▶ _GIVEN INFORMATION_:
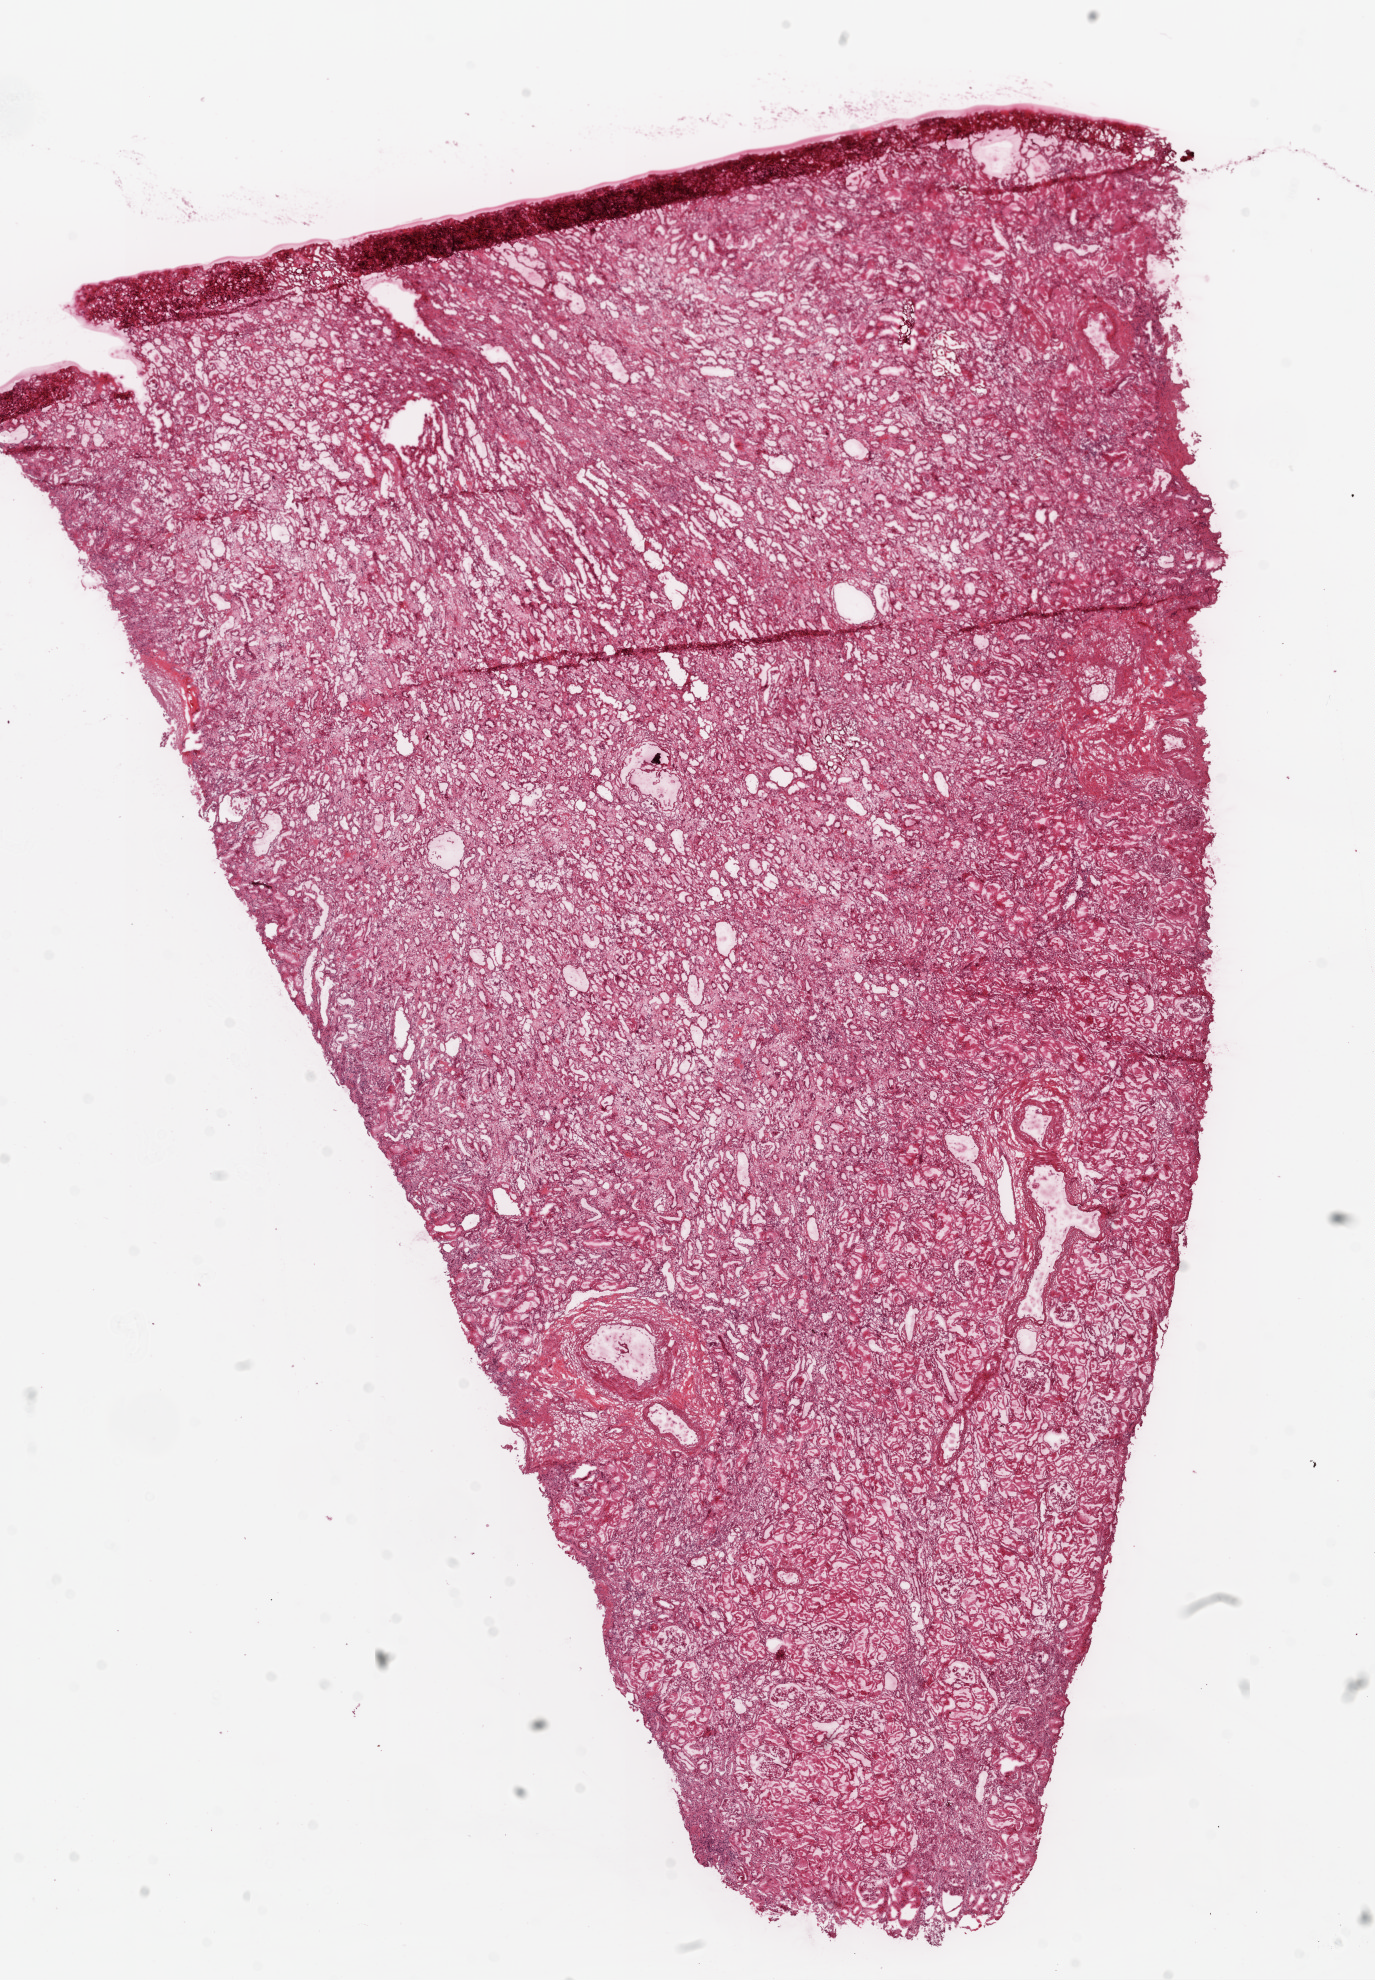
Digitized H&E tissue section (whole slide) — whole scanned area (about 11.0 x 15.9 mm, acquisition: 20x scan) shown as a low-resolution overview; frozen section from the top of the tissue portion; solid tissue normal (non-tumour tissue) sample from the kidney. Male, age 63 years at initial diagnosis.
- this section: solid tissue normal sample (biorepository sample class)
- patient diagnosis: Clear cell adenocarcinoma, NOS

▶ _EXERCISE_: What you return must match the material above exactly, apart from its pictures.

▶ _WRITTEN SOLUTION_:
Digitized H&E tissue section (whole slide) — whole scanned area (about 11.0 x 15.9 mm, acquisition: 20x scan) shown as a low-resolution overview; frozen section from the top of the tissue portion; solid tissue normal (non-tumour tissue) sample from the kidney. Male, age 63 years at initial diagnosis.
- this section: solid tissue normal sample (biorepository sample class)
- patient diagnosis: Clear cell adenocarcinoma, NOS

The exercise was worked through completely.